E os três sistemas funcionam! É verdade, você pode ter problemas se o financiamento for insuficiente ou caso as regras não sejam reforçadas de modo eficiente, mas isso vale para qualquer política. O acesso universal aos cuidados de saúde é um problema resolvido. Nós não precisamos de novas ideias para atingir este objetivo aqui; nós chegamos quase no meio do caminho no governo do presidente Obama, e só o que nós precisamos para terminar o serviço é de um presidente e uma maioria no Congresso que sejam progressistas.

E quanto a proteger o meio ambiente? Acho que pode-se argumentar que novas ideias importantes surgiram na década de 80. Até então, a política ambiental consistia quase que totalmente de regulamentações impostas de cima para baixo. Os economistas sabiam há gerações que dava para defender a exploração das forças do mercado por meio de coisas como taxas de emissão ou licenças de emissões negociáveis, mas isso veio primeiro ao mundo da realidade política com o regime de comércio de emissões da era Bush usado para controlar a chuva ácida.

Mas tem havido grandes ideias novas desde então? Para ser mais específico, será que nós precisamos de grandes ideias novas? As ferramentas básicas – regulamentação direta em alguns casos, taxas ou licenças comercializáveis em outros – estão bastante compreendidas, e têm funcionado bem em muitos casos. O que nós precisamos é de uma maioria política efetiva disposta a agir com base no que nós já sabemos.

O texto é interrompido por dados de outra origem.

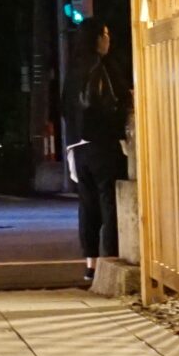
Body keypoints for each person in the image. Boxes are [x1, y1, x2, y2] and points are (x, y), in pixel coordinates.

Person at [62, 21, 130, 286]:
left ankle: (89, 266)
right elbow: (106, 104)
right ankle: (109, 262)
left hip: (77, 149)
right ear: (97, 38)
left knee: (87, 207)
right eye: (106, 34)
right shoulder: (100, 67)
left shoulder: (73, 70)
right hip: (101, 144)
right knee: (109, 203)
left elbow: (68, 108)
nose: (108, 40)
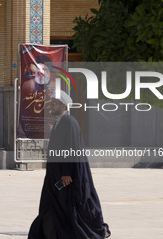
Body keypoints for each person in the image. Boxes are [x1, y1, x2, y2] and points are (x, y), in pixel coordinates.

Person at [28, 91, 111, 239]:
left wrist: (66, 173)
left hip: (66, 176)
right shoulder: (60, 122)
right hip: (55, 174)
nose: (51, 106)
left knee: (65, 205)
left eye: (54, 103)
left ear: (64, 105)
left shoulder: (69, 122)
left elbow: (71, 149)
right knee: (52, 205)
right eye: (51, 103)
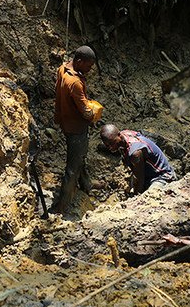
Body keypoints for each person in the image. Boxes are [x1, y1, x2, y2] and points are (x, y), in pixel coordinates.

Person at [50, 45, 103, 214]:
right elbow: (87, 113)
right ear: (79, 61)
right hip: (76, 128)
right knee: (72, 167)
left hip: (66, 121)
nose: (89, 69)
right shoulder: (75, 83)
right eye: (88, 66)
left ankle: (86, 184)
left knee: (80, 156)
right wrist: (94, 109)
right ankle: (62, 205)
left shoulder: (63, 68)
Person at [99, 124, 176, 194]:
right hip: (147, 173)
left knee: (149, 197)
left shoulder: (135, 153)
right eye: (107, 145)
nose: (110, 147)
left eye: (112, 143)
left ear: (119, 135)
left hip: (162, 176)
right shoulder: (125, 134)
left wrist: (137, 195)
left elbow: (140, 179)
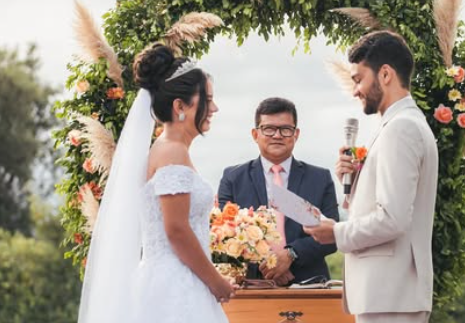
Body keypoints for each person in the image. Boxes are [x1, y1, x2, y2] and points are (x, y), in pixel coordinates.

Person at [78, 43, 234, 323]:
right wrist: (216, 281)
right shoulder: (172, 152)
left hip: (174, 279)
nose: (214, 108)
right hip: (176, 287)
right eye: (207, 100)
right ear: (179, 106)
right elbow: (176, 230)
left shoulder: (168, 149)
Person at [304, 31, 438, 323]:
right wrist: (353, 183)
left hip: (392, 293)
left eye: (358, 79)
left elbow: (393, 218)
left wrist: (336, 233)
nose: (355, 91)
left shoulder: (401, 128)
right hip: (389, 293)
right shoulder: (400, 124)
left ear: (386, 74)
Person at [218, 97, 339, 286]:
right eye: (269, 129)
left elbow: (333, 236)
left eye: (285, 129)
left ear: (296, 134)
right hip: (251, 285)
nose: (277, 135)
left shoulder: (319, 178)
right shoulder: (233, 178)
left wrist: (291, 254)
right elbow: (224, 234)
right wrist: (270, 263)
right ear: (255, 134)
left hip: (310, 285)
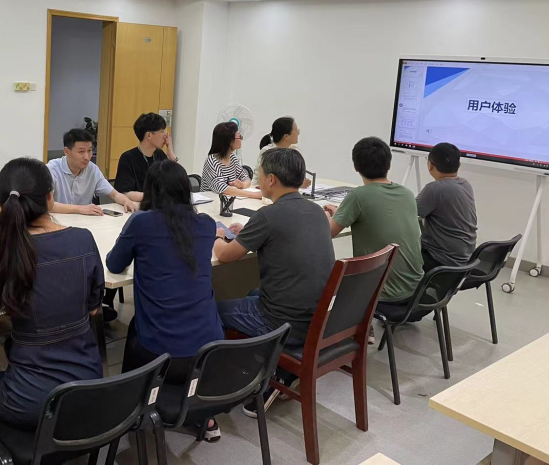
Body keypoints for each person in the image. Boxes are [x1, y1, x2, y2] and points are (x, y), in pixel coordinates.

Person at [0, 158, 104, 429]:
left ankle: (23, 440)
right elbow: (93, 307)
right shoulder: (83, 239)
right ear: (50, 197)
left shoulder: (5, 249)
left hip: (31, 403)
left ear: (4, 204)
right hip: (89, 389)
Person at [107, 160, 223, 441]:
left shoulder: (141, 222)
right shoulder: (207, 225)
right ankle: (203, 414)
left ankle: (127, 410)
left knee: (135, 328)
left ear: (150, 191)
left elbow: (113, 263)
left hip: (161, 356)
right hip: (209, 353)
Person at [214, 148, 334, 416]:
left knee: (213, 311)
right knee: (252, 292)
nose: (258, 177)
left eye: (260, 173)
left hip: (281, 321)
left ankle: (231, 384)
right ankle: (276, 369)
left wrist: (217, 235)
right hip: (317, 319)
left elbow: (224, 256)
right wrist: (248, 232)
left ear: (271, 179)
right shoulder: (316, 211)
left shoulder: (268, 216)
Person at [324, 137, 423, 306]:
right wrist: (342, 213)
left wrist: (326, 216)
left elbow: (327, 234)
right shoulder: (407, 194)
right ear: (389, 165)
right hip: (416, 290)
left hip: (381, 294)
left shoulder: (358, 196)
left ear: (356, 167)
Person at [416, 143, 478, 271]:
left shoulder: (434, 189)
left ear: (430, 165)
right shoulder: (465, 184)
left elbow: (408, 211)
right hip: (465, 259)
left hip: (440, 260)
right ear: (459, 165)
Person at [47, 128, 138, 215]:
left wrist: (126, 201)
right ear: (66, 151)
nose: (87, 157)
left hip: (85, 220)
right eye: (81, 152)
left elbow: (114, 194)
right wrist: (80, 209)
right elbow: (47, 205)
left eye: (89, 150)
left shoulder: (92, 170)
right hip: (57, 220)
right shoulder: (52, 169)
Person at [114, 113, 179, 203]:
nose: (166, 136)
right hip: (138, 206)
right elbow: (124, 193)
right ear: (149, 135)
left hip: (159, 205)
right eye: (162, 131)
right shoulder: (128, 158)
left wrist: (171, 154)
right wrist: (154, 197)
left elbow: (178, 181)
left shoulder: (159, 154)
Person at [201, 122, 260, 199]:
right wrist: (254, 195)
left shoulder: (232, 158)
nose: (241, 139)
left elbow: (247, 179)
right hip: (211, 201)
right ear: (229, 141)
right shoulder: (212, 161)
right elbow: (222, 189)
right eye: (239, 137)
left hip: (229, 201)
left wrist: (242, 184)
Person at [255, 117, 311, 189]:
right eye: (296, 130)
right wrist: (296, 184)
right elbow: (262, 179)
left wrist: (302, 181)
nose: (298, 133)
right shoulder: (268, 152)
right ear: (286, 136)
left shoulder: (295, 151)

Eu estou dizendo que não há novas ideias relevantes à tomada de decisões políticas? É claro que não. Por exemplo, as descobertas relacionadas de que aumentos modestos no salário mínimo não parecem diminuir o emprego, e que os empregadores em geral têm um tremendo poder de monopsônio (ou de comprador único) nos mercados de trabalho, sugere algumas novas dimensões à pauta progressista.

Também não estou dizendo que a análise política e os estudos de think tanks e acadêmicos são desnecessários. Detalhes importam, e às vezes os estudos sobre políticas produzem ideias verdadeiramente novas.

Mas os políticos não precisam de novas ideias espertas para argumentar que eles poderiam melhorar consideravelmente a maioria das vidas dos americanos. Na América, até mais que em outros países, nós temos um enorme acúmulo de boas e velhas ideias que nunca pusemos em prática.

Ou seja, por que a demanda por novas ideias? Em parte é porque os comentaristas estão entediados com as discussões convencionais sobre políticas, ou porque não querem se incomodar em aprender o suficiente para entenderem os problemas de política existentes, dando preferência a coisas novas e cintilantes que eles possam louvar simplesmente por ser novidade. Em parte é só uma desculpa para desdenhar dos democratas, o que até onde eu entendo é prerrequisito do código dos comentaristas.

Mas já basta. Eu não ligo se um político tem novas ideias, e vocês também não deveriam.

O que importa é se um político tem boas ideias.